I find it a little tricky to review detective games in particular, and not just because I'm actually bad at my job. In a sense, detective games at their finest let you believe that you're actually more clever than you are. They lay out a trail of clues and see how well you follow those to the solution. If a game does this well, you as a player get to feel like you unspooled the tapestry by your own wits - and if a game does this poorly, you feel like you're being pulled by the nose through an obvious series of investigatory milestones.

The Forgotten City is a damn good detective game, great even. It's an intricately designed clockwork puzzle that stands among the genre's best titles.

The titular city itself is stuck in both time and place. You come across it at the bottom of a ravine, which is itself at the bottom of a cave, and soon it's going to die. The only law that's followed here is the golden rule - any sin commited by anybody for any reason will lead to everybody's immediate destruction. One of the small group of inhabitants is going to doom them all, but you can save them.
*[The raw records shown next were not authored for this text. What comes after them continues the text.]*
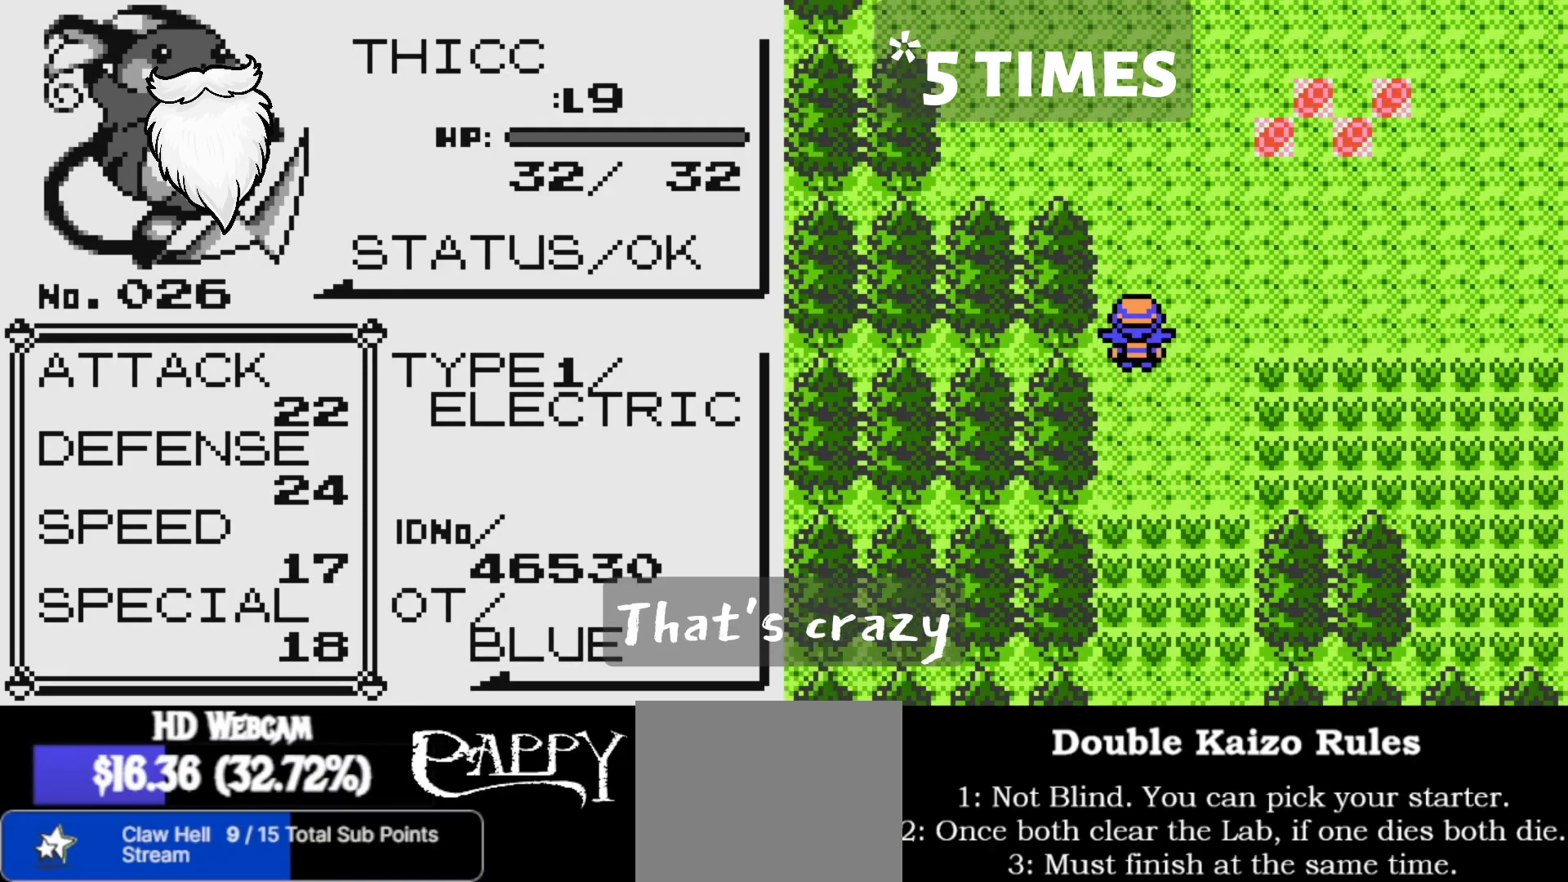
{"buttons": [], "left_stick": "center", "right_stick": "up", "events": []}
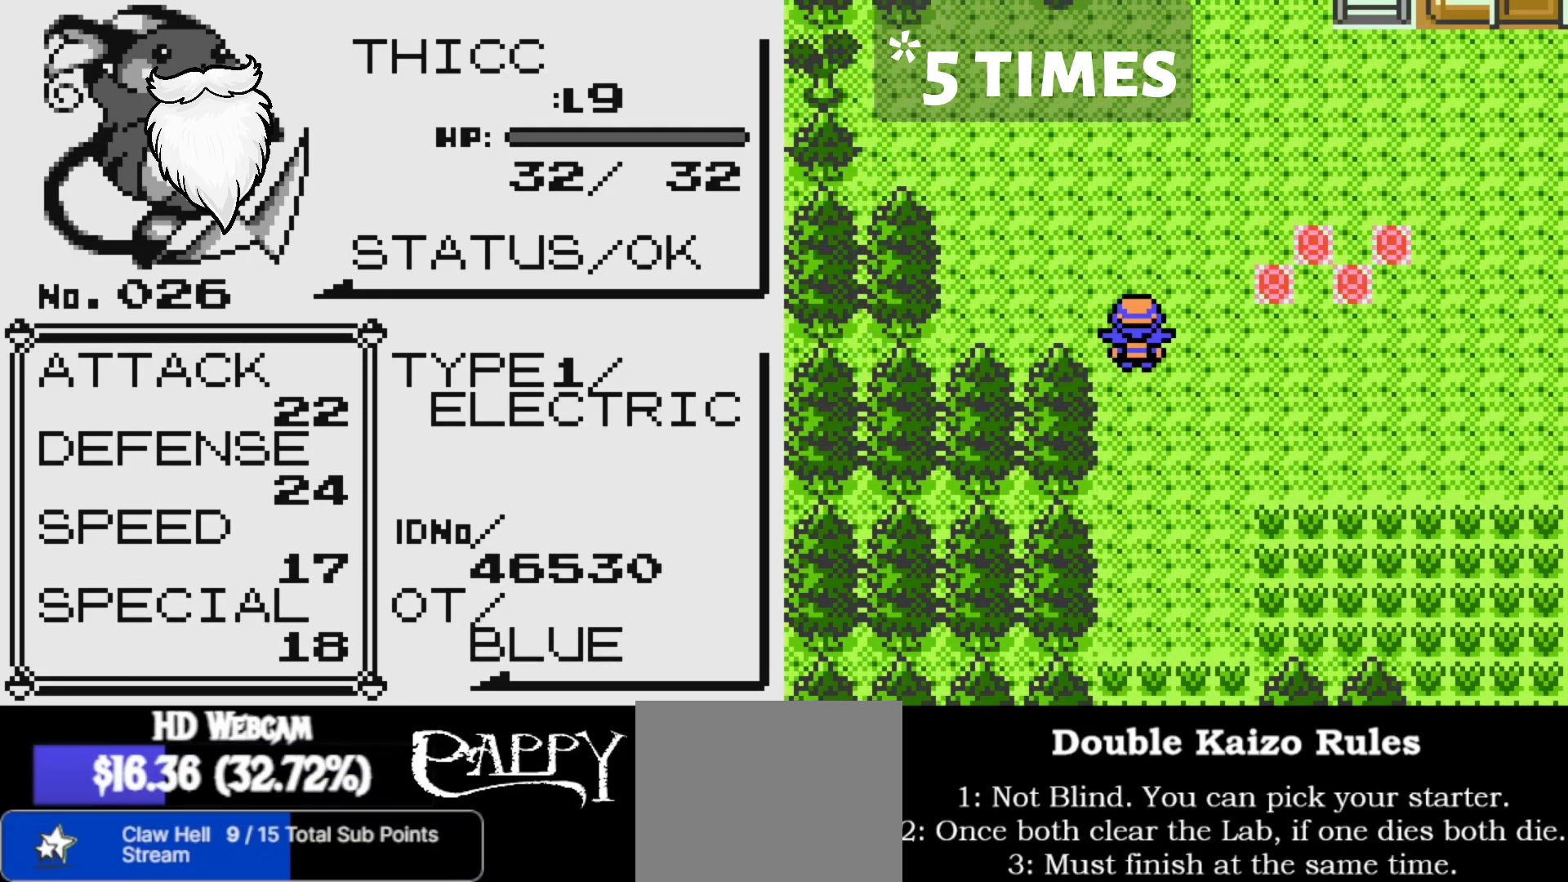
{"buttons": [], "left_stick": "center", "right_stick": "center", "events": [[117, "right_stick", "center"], [167, "right_stick", "down-right"], [417, "right_stick", "center"]]}
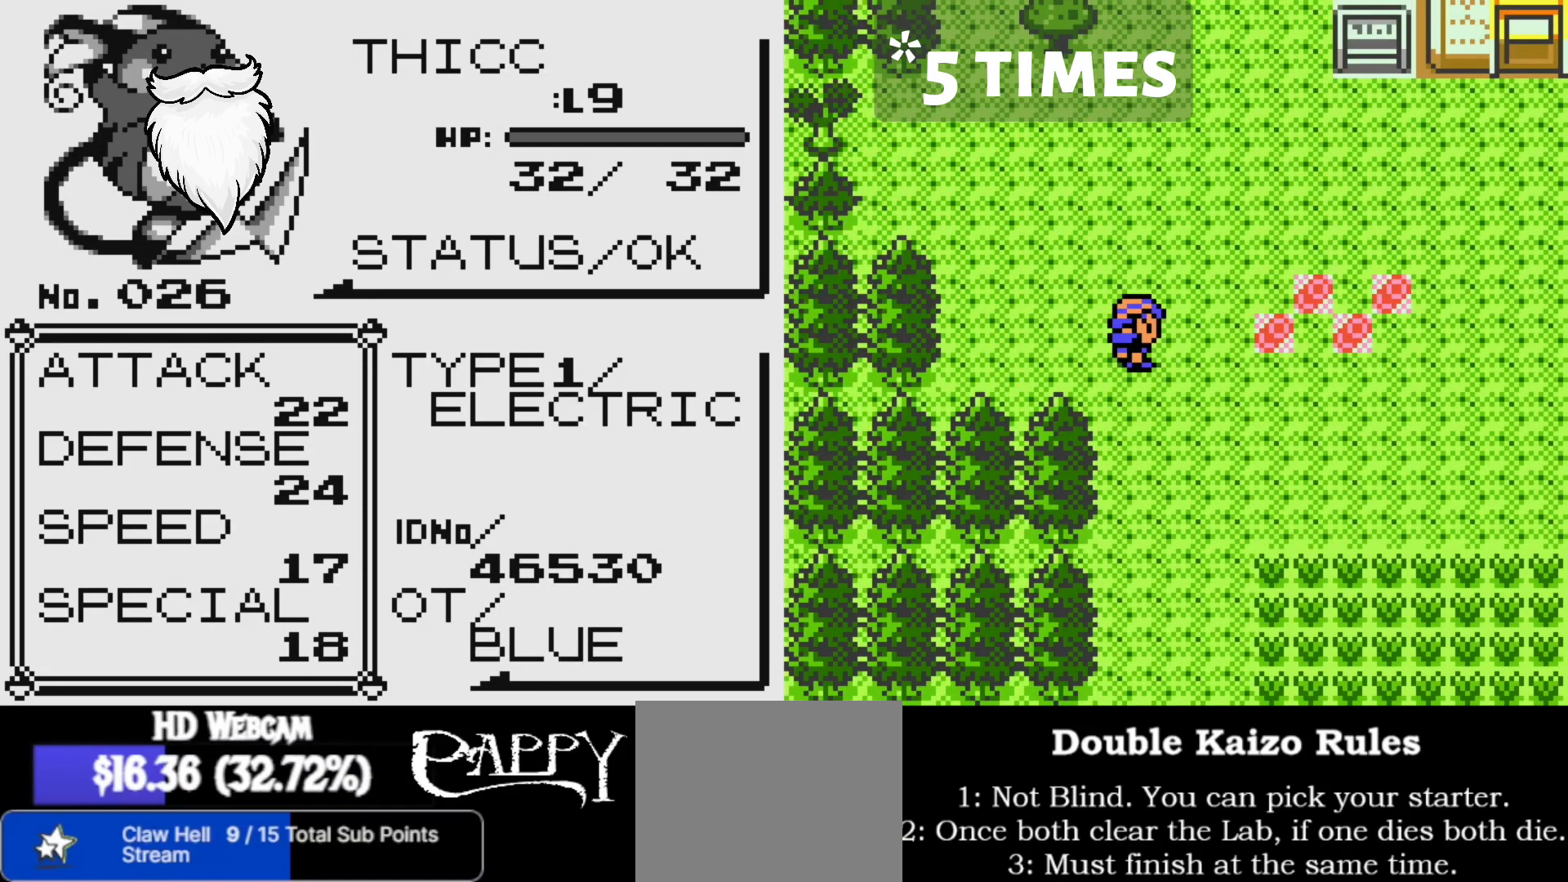
{"buttons": [], "left_stick": "center", "right_stick": "center", "events": [[217, "right_stick", "down-right"], [383, "right_stick", "center"]]}
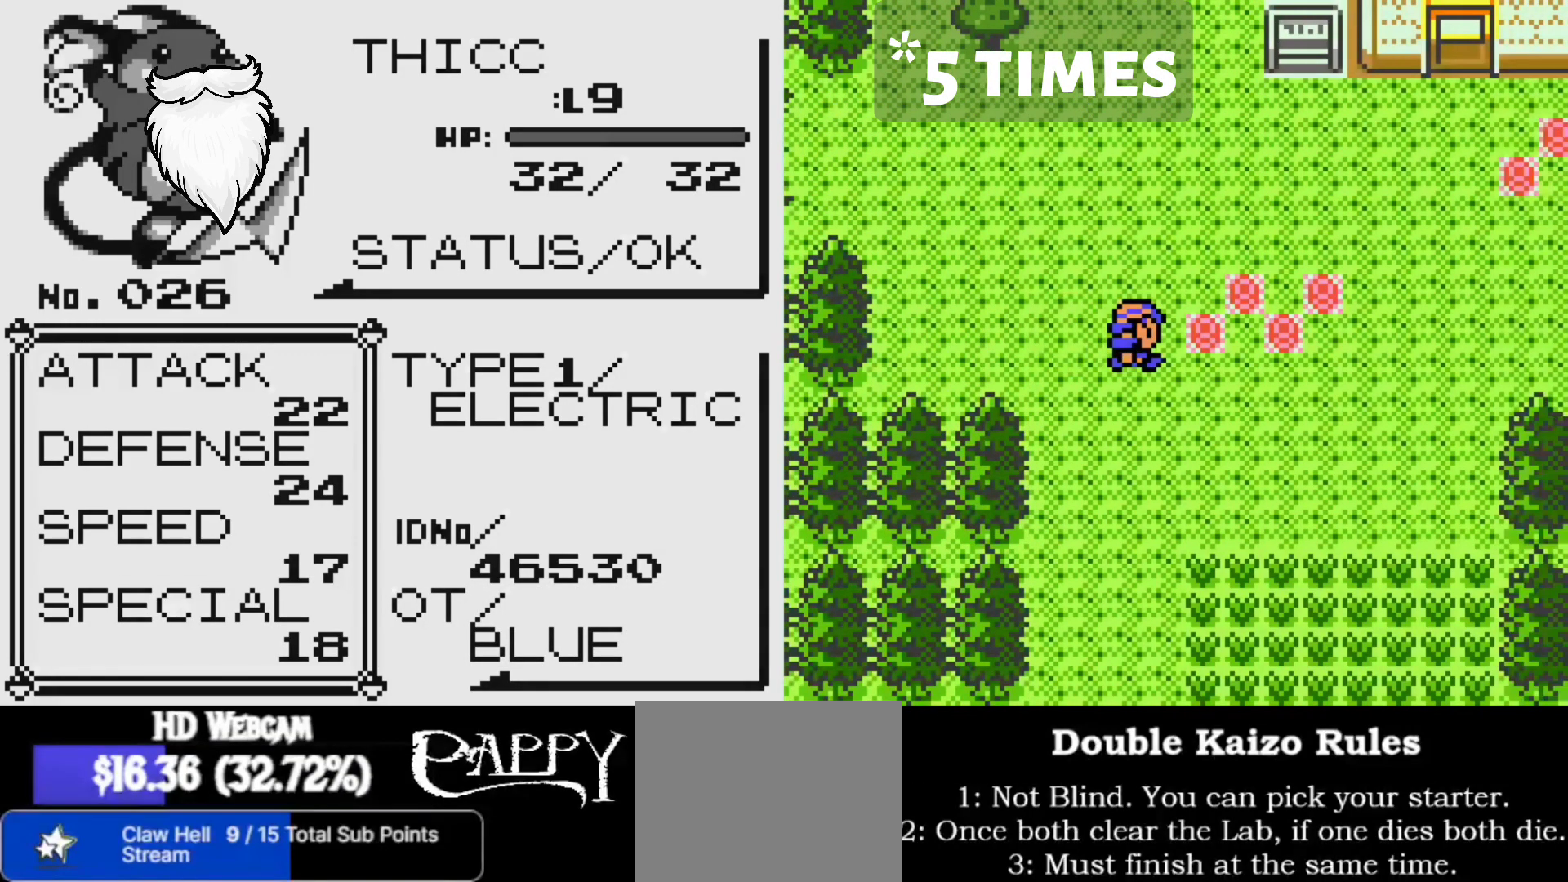
{"buttons": [], "left_stick": "center", "right_stick": "center", "events": []}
You can go back in time to the start of the same fateful day, each time with more knowledge to help you unfurl the city's many secrets.

So begins the first of many loops. You don't want me to say more because learning the intricacies of this city and its well-drawn characters is essentially the entire game. Each thread you start to pull on in your quest to unravel the mystery leads you to another, and then another still. Everything and everybody is connected here, and it's impossible not to lose yourself in the rabbit hole of learning about each inhabitant's stories and goals.

The investigation requires you to not just get to know people, but to understand and exploit the rules of the city. Sometimes the total destruction of everything around you can actually work out in your favour. It's also refreshing to have such freedom in how to approach most of the game's mysteries. Impressively, the game manages to feel open-ended and non-linear while never really being overwhelmingly loose.

As soon as I expected that I had wrapped my mind around The Forgotten City, it kept throwing me through another (time) loop. Even the ending, a bit over-the-top as it gets, felt deserved and satisfying. It was what I wanted, after so much death and pain, and I felt like be I earned it.